FN 8. As the present trial court stressed, "This case is not about an applicant for benefits, who is in fact a full-time student during regular school semesters who works between sessions leaving work to return to school. This case in not about an applicant who quit employment to return to school, whether full or part-time, and this case is not about an applicant who is in fact a full-time student seeking unemployment benefits. [Fn. omitted.] On the contrary, this is a case involving an applicant who has for a period of over 10 years been both a student and employee, has earned all the unemployment benefit credits claimed here as a part-time employee, and whose employment was terminated wholly without relationship to her school status." (Original italics.)

FN 9. Section 1256 of the Unemployment Insurance Code provides in part: "An individual is disqualified for unemployment compensation benefits if the director finds that he left his most recent work voluntarily without good cause or that he has been discharged for misconduct connected with his most recent work." Thus the court in Perales v. Department of Human Resources Dev. (1973) 32 Cal. App. 3d 332 [108 Cal. Rptr. 167] denied benefits to a student who quit work to attend school. The court held that "quitting a job to attend school, no matter how personally commendable the step may be, is [not] an imperative and compelling reason of such magnitude as to render the claimant eligible for unemployment benefits, at least in the absence of explicit legislative authority.
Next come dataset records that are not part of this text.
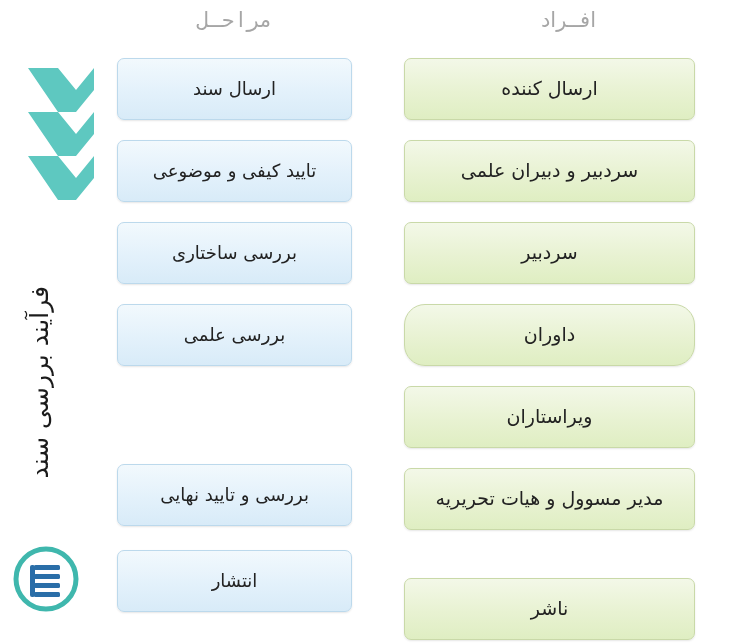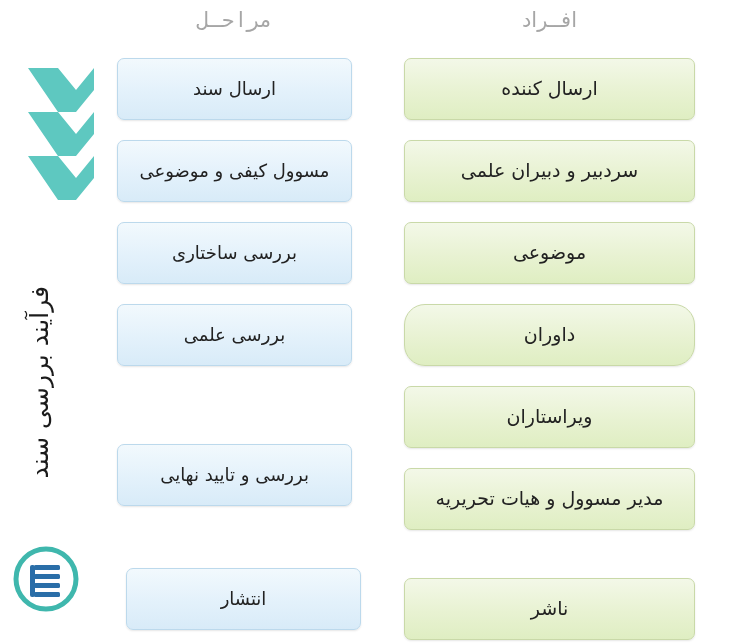--- a/index.html
+++ b/index.html
@@ -32,7 +32,7 @@
     white-space: nowrap;
   }
   .col-header.people {
-    left: 404px;
+    left: 423px;
     width: 291px;
   }
   .col-header.stages {

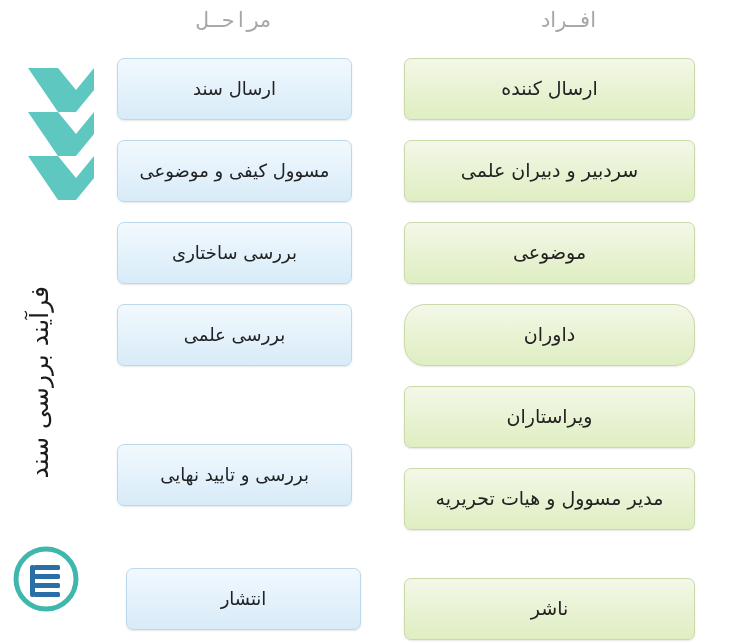--- a/index.html
+++ b/index.html
@@ -162,7 +162,7 @@
     <span>سردبیر و دبیران علمی</span>
   </div>
   <div class="row-box stage-box" style="top:140px;">
-    <span>مسوول کیفی و موضوعی</span>
+    <span>تایید کیفی و موضوعی</span>
   </div>
 
   <div class="row-box people-box" style="top:222px;">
If this were good cause within the meaning of section 1256, untold numbers of persons could quit their jobs to attend school while receiving unemployment compensation benefits. ... [W]e find nothing in the unemployment insurance law to sanction this objective." (32 Cal.App.3d at p. 337.) The board in the instant case properly distinguished Perales on the ground that the present claimant did not leave work voluntarily.